Так, посмотрев на уходящую армию, Модест Антонович решил всё же готовиться к отъезду. С тяжёлым сердцем прошёл по комнатам... Сборы семьи Мантусов были бы недолгими, а багаж небольшим, если бы не книги и многочисленные коллекции. Чтобы отправить всё в Петербург, следовало бы воспользоваться поездом, по меньшей мере, из десяти — двенадцати экипажей. Бросить же милые душе собрания здесь, на заведомое разграбление — это было сверх человеческих сил.

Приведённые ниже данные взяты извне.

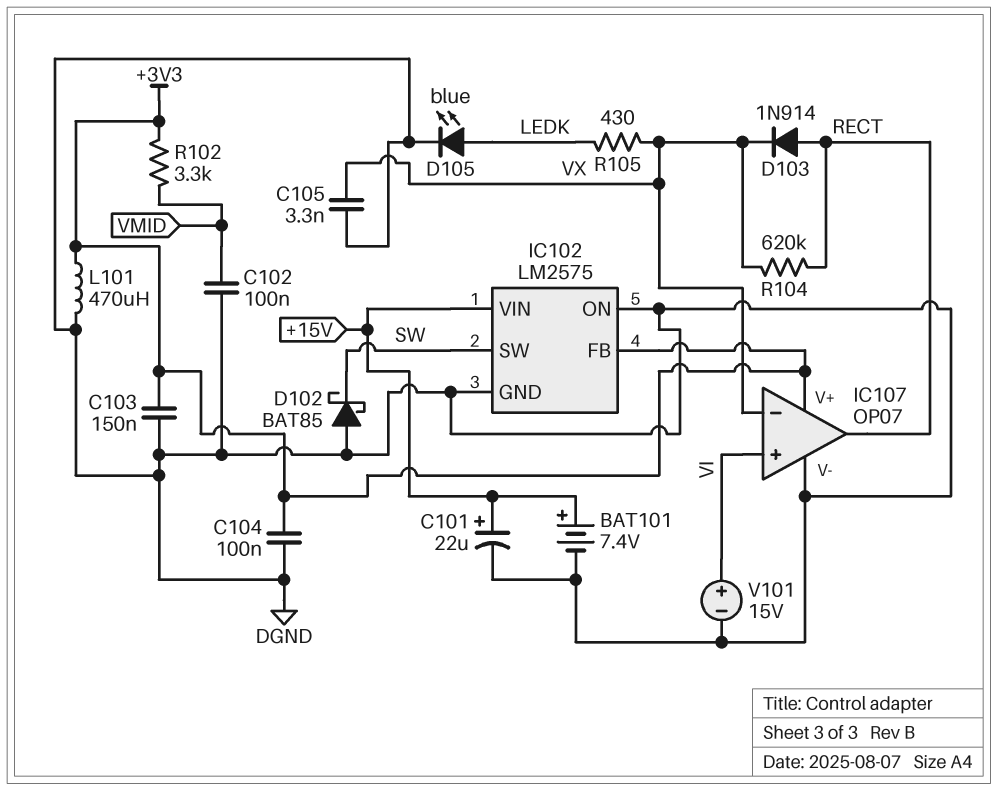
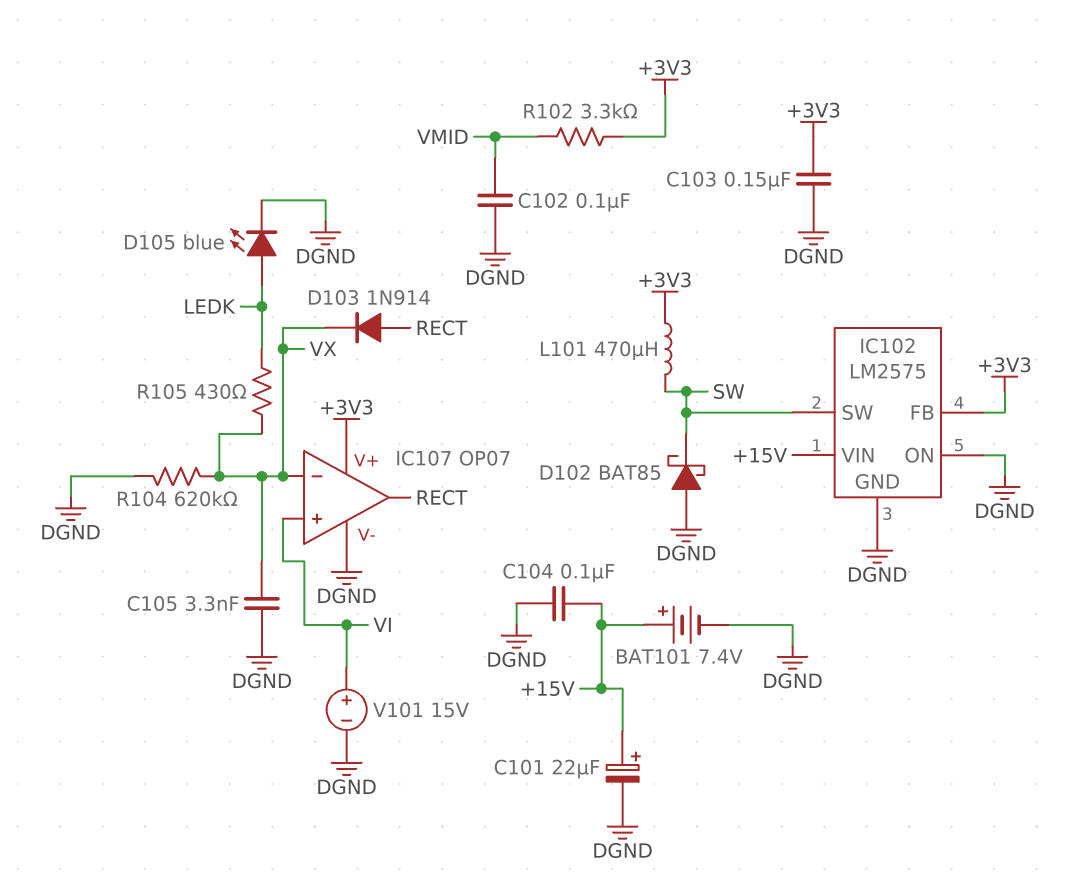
C104: 100nF (+3V3, DGND) -> 100nF (+15V, DGND)
L101: 470uH (+3V3, DGND) -> 470uH (+3V3, SW)
R104: 620k (RECT, VX) -> 620k (DGND, VX)

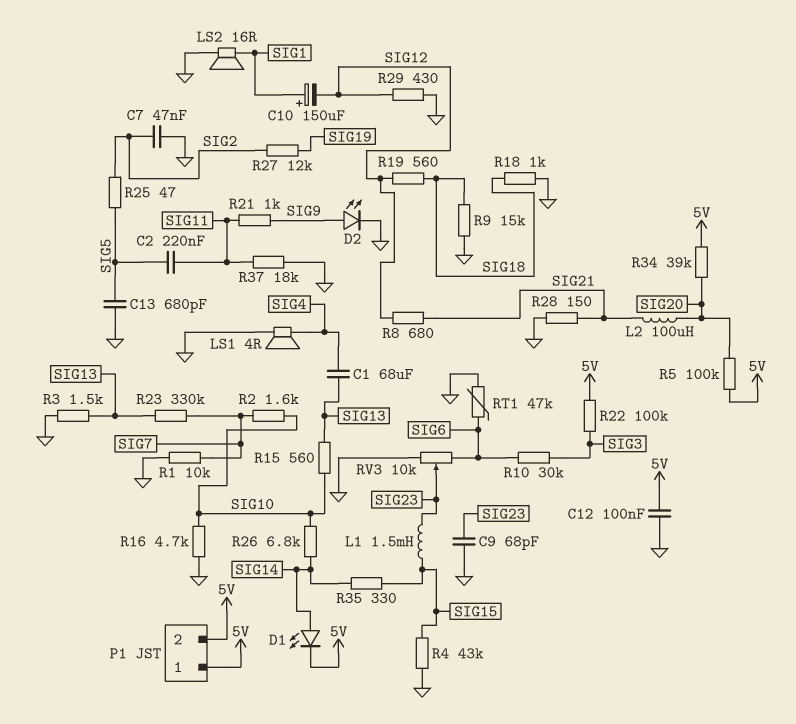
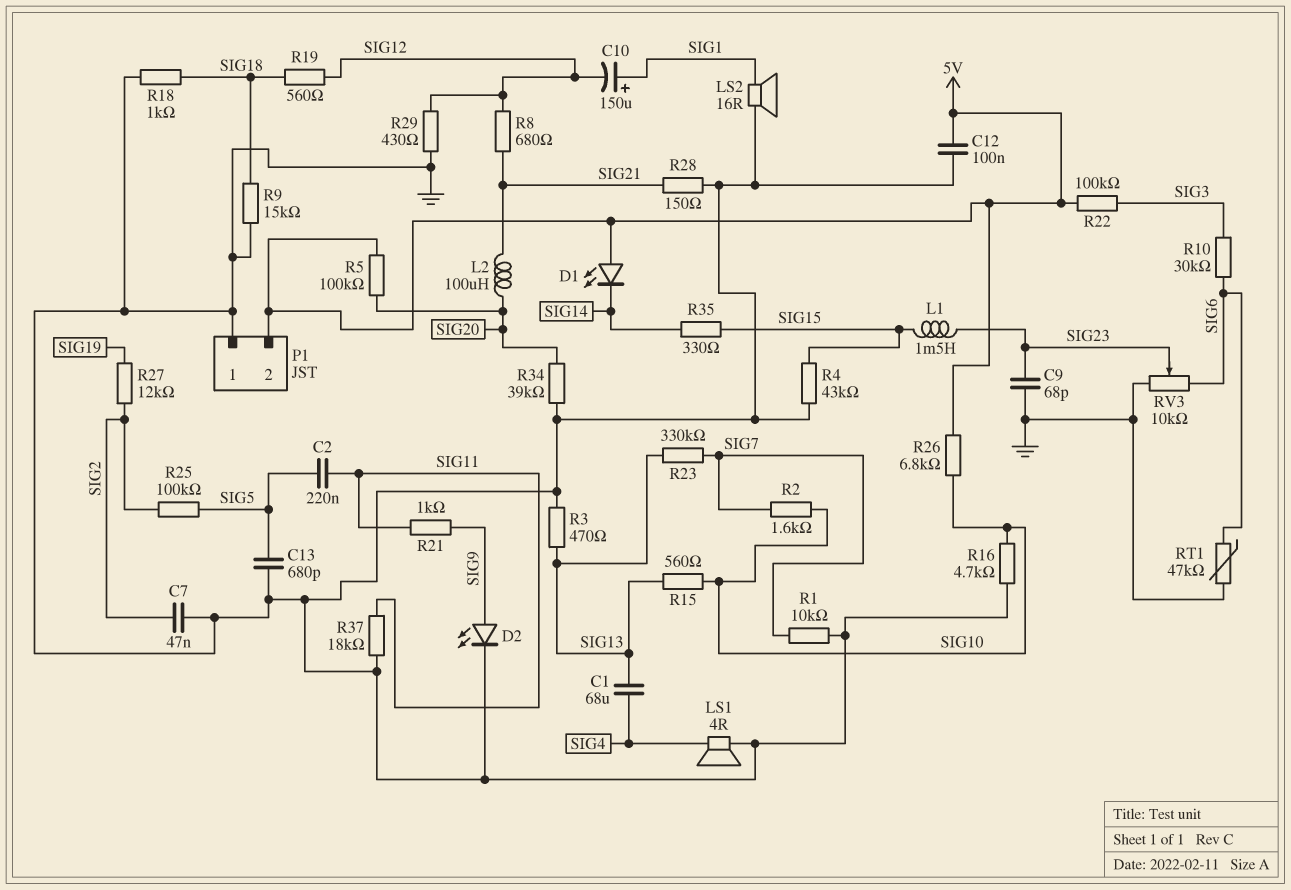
D1: LED (A SIG14, K 5V) -> LED (A 5V, K SIG14)
P1 pin 1: 5V -> GND
R3: 1.5k (GND, SIG13) -> 470 (GND, SIG13)
R25: 47 (SIG2, SIG5) -> 100k (SIG2, SIG5)
R26: 6.8k (SIG10, SIG14) -> 6.8k (5V, SIG10)
R34: 39k (5V, SIG20) -> 39k (GND, SIG20)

Вышли из затруднения просто. С собой решили взять только самое ценное — редкие и старинные книги, для которых приготовили два добротных, окованных железом холмогорских сундука; для всего прочего освободили одну из кладовок — средних размеров комнату в цокольном этаже позади зимней кухни. Стены кладовки были выложены из необработанного дикого камня, пол — из брусчатки, а потолок представлял собой кирпичную кладку почти столетней давности, поддерживаемую двумя арочными перекрытиями. Сложив здесь всё, что требовалось сохранить, можно было бы выставить дверную коробку и заложить вход наглухо камнем и глиной. Тогда никому из посторонних и в голову бы не пришло, что за этой сплошной стеной сокрыта целая комната, ибо планировка цокольного этажа была до крайности мудрёная, не менее десятка чуланов и чуланчиков отделялись друг от друга узкими коридорами и тупичками, и даже прислуга, попадая в этот лабиринт, чувствовала себя не очень уверенно, пусть бы и с лампой в руке, — тут владычицей была Ксения, жена Черевичника... Не откладывая более, приступили к делу. Со всего дома сносили вниз стопки книг и папок, бесчисленные ящички и коробейки, шкатулки, ларцы, поставцы, картины в резных и лепных рамах, мешочки с чучелами, посуду и прочее. Причём работала не только дворня, но и сами хозяева (Елизавета Алексеевна уже недели две как не вспоминала о мигрени: или погода устоялась, или же таким неожиданным образом подействовали на её организм общая беда и напряжение последних дней), и мосье Пшебыльский с ними не жалел холёных рук. Даже маленькая Маша, мотылёк, вся в розовом, в бантах и лентах, в оборках и помпонах, стуча по каменным ступеням каблучками деревянных туфель, носила в кладовку по две-три книжки. Рассчитывали управиться за пару дней.